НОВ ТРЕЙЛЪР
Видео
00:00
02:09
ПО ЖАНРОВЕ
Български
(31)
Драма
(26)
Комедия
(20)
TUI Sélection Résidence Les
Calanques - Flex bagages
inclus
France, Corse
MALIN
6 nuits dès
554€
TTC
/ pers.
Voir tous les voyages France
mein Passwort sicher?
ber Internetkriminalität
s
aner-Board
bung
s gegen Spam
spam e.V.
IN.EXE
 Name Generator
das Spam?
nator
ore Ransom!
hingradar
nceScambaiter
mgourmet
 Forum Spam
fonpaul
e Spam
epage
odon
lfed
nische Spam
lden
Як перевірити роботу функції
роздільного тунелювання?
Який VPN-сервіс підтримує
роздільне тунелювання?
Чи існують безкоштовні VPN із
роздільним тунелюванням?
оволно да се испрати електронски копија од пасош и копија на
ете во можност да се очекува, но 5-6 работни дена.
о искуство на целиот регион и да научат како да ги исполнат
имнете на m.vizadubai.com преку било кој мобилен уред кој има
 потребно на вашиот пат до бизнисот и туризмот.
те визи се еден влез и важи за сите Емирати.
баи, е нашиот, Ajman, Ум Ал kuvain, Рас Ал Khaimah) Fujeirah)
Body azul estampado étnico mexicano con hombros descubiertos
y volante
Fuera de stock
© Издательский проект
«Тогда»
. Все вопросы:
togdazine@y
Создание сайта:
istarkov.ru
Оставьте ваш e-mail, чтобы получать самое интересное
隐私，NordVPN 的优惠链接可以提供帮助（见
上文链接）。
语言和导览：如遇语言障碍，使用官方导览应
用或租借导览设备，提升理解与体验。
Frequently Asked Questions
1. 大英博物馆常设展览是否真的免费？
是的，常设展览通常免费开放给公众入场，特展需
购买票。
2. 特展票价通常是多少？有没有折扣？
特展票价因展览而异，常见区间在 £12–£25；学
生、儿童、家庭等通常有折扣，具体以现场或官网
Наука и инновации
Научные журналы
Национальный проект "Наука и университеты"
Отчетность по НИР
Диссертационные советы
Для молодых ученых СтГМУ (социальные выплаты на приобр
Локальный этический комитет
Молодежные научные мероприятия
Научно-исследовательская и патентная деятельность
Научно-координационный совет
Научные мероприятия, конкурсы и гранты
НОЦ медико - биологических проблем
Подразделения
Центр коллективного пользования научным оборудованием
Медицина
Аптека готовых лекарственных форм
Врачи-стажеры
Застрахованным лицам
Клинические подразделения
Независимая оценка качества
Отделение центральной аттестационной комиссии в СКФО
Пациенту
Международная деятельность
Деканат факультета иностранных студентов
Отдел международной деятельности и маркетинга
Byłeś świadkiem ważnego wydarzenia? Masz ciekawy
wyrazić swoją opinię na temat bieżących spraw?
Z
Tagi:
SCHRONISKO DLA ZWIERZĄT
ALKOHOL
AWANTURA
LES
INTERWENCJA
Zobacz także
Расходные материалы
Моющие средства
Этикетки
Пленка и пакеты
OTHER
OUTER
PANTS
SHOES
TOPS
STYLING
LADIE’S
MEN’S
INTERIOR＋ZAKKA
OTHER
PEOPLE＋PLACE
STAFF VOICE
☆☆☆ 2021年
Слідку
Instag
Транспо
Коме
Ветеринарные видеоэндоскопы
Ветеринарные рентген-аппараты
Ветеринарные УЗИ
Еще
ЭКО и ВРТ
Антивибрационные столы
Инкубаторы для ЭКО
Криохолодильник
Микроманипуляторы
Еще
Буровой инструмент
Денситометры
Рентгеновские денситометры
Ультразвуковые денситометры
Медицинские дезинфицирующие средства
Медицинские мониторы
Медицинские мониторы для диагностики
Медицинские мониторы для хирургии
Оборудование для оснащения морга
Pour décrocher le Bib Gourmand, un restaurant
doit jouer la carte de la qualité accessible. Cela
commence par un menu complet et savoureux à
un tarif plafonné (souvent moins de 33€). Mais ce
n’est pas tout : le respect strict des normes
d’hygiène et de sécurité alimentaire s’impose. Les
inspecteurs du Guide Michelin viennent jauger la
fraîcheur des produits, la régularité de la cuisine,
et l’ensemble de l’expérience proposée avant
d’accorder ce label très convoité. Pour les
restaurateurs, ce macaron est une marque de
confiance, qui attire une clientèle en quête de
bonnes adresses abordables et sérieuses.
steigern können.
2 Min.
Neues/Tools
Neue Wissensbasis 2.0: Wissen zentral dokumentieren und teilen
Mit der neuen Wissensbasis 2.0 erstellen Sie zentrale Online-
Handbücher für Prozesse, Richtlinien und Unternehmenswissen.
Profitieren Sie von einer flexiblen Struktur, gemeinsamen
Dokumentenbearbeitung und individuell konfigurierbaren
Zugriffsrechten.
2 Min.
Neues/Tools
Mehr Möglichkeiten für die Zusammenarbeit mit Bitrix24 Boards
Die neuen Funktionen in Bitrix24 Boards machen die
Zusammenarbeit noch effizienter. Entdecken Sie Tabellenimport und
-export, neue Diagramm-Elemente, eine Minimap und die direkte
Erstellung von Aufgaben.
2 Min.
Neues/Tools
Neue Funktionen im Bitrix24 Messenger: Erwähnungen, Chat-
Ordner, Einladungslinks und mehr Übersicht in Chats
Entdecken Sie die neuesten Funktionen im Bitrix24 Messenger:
────────────────────────────────────────
## ABOUT THIS EXERCISE
The records shown above must be returned in full, exactly as written.

## OUTPUT OF THE EXERCISE
НОВ ТРЕЙЛЪР
Видео
00:00
02:09
ПО ЖАНРОВЕ
Български
(31)
Драма
(26)
Комедия
(20)
TUI Sélection Résidence Les
Calanques - Flex bagages
inclus
France, Corse
MALIN
6 nuits dès
554€
TTC
/ pers.
Voir tous les voyages France
mein Passwort sicher?
ber Internetkriminalität
s
aner-Board
bung
s gegen Spam
spam e.V.
IN.EXE
 Name Generator
das Spam?
nator
ore Ransom!
hingradar
nceScambaiter
mgourmet
 Forum Spam
fonpaul
e Spam
epage
odon
lfed
nische Spam
lden
Як перевірити роботу функції
роздільного тунелювання?
Який VPN-сервіс підтримує
роздільне тунелювання?
Чи існують безкоштовні VPN із
роздільним тунелюванням?
оволно да се испрати електронски копија од пасош и копија на
ете во можност да се очекува, но 5-6 работни дена.
о искуство на целиот регион и да научат како да ги исполнат
имнете на m.vizadubai.com преку било кој мобилен уред кој има
 потребно на вашиот пат до бизнисот и туризмот.
те визи се еден влез и важи за сите Емирати.
баи, е нашиот, Ajman, Ум Ал kuvain, Рас Ал Khaimah) Fujeirah)
Body azul estampado étnico mexicano con hombros descubiertos
y volante
Fuera de stock
© Издательский проект
«Тогда»
. Все вопросы:
togdazine@y
Создание сайта:
istarkov.ru
Оставьте ваш e-mail, чтобы получать самое интересное
隐私，NordVPN 的优惠链接可以提供帮助（见
上文链接）。
语言和导览：如遇语言障碍，使用官方导览应
用或租借导览设备，提升理解与体验。
Frequently Asked Questions
1. 大英博物馆常设展览是否真的免费？
是的，常设展览通常免费开放给公众入场，特展需
购买票。
2. 特展票价通常是多少？有没有折扣？
特展票价因展览而异，常见区间在 £12–£25；学
生、儿童、家庭等通常有折扣，具体以现场或官网
Наука и инновации
Научные журналы
Национальный проект "Наука и университеты"
Отчетность по НИР
Диссертационные советы
Для молодых ученых СтГМУ (социальные выплаты на приобр
Локальный этический комитет
Молодежные научные мероприятия
Научно-исследовательская и патентная деятельность
Научно-координационный совет
Научные мероприятия, конкурсы и гранты
НОЦ медико - биологических проблем
Подразделения
Центр коллективного пользования научным оборудованием
Медицина
Аптека готовых лекарственных форм
Врачи-стажеры
Застрахованным лицам
Клинические подразделения
Независимая оценка качества
Отделение центральной аттестационной комиссии в СКФО
Пациенту
Международная деятельность
Деканат факультета иностранных студентов
Отдел международной деятельности и маркетинга
Byłeś świadkiem ważnego wydarzenia? Masz ciekawy
wyrazić swoją opinię na temat bieżących spraw?
Z
Tagi:
SCHRONISKO DLA ZWIERZĄT
ALKOHOL
AWANTURA
LES
INTERWENCJA
Zobacz także
Расходные материалы
Моющие средства
Этикетки
Пленка и пакеты
OTHER
OUTER
PANTS
SHOES
TOPS
STYLING
LADIE’S
MEN’S
INTERIOR＋ZAKKA
OTHER
PEOPLE＋PLACE
STAFF VOICE
☆☆☆ 2021年
Слідку
Instag
Транспо
Коме
Ветеринарные видеоэндоскопы
Ветеринарные рентген-аппараты
Ветеринарные УЗИ
Еще
ЭКО и ВРТ
Антивибрационные столы
Инкубаторы для ЭКО
Криохолодильник
Микроманипуляторы
Еще
Буровой инструмент
Денситометры
Рентгеновские денситометры
Ультразвуковые денситометры
Медицинские дезинфицирующие средства
Медицинские мониторы
Медицинские мониторы для диагностики
Медицинские мониторы для хирургии
Оборудование для оснащения морга
Pour décrocher le Bib Gourmand, un restaurant
doit jouer la carte de la qualité accessible. Cela
commence par un menu complet et savoureux à
un tarif plafonné (souvent moins de 33€). Mais ce
n’est pas tout : le respect strict des normes
d’hygiène et de sécurité alimentaire s’impose. Les
inspecteurs du Guide Michelin viennent jauger la
fraîcheur des produits, la régularité de la cuisine,
et l’ensemble de l’expérience proposée avant
d’accorder ce label très convoité. Pour les
restaurateurs, ce macaron est une marque de
confiance, qui attire une clientèle en quête de
bonnes adresses abordables et sérieuses.
steigern können.
2 Min.
Neues/Tools
Neue Wissensbasis 2.0: Wissen zentral dokumentieren und teilen
Mit der neuen Wissensbasis 2.0 erstellen Sie zentrale Online-
Handbücher für Prozesse, Richtlinien und Unternehmenswissen.
Profitieren Sie von einer flexiblen Struktur, gemeinsamen
Dokumentenbearbeitung und individuell konfigurierbaren
Zugriffsrechten.
2 Min.
Neues/Tools
Mehr Möglichkeiten für die Zusammenarbeit mit Bitrix24 Boards
Die neuen Funktionen in Bitrix24 Boards machen die
Zusammenarbeit noch effizienter. Entdecken Sie Tabellenimport und
-export, neue Diagramm-Elemente, eine Minimap und die direkte
Erstellung von Aufgaben.
2 Min.
Neues/Tools
Neue Funktionen im Bitrix24 Messenger: Erwähnungen, Chat-
Ordner, Einladungslinks und mehr Übersicht in Chats
Entdecken Sie die neuesten Funktionen im Bitrix24 Messenger:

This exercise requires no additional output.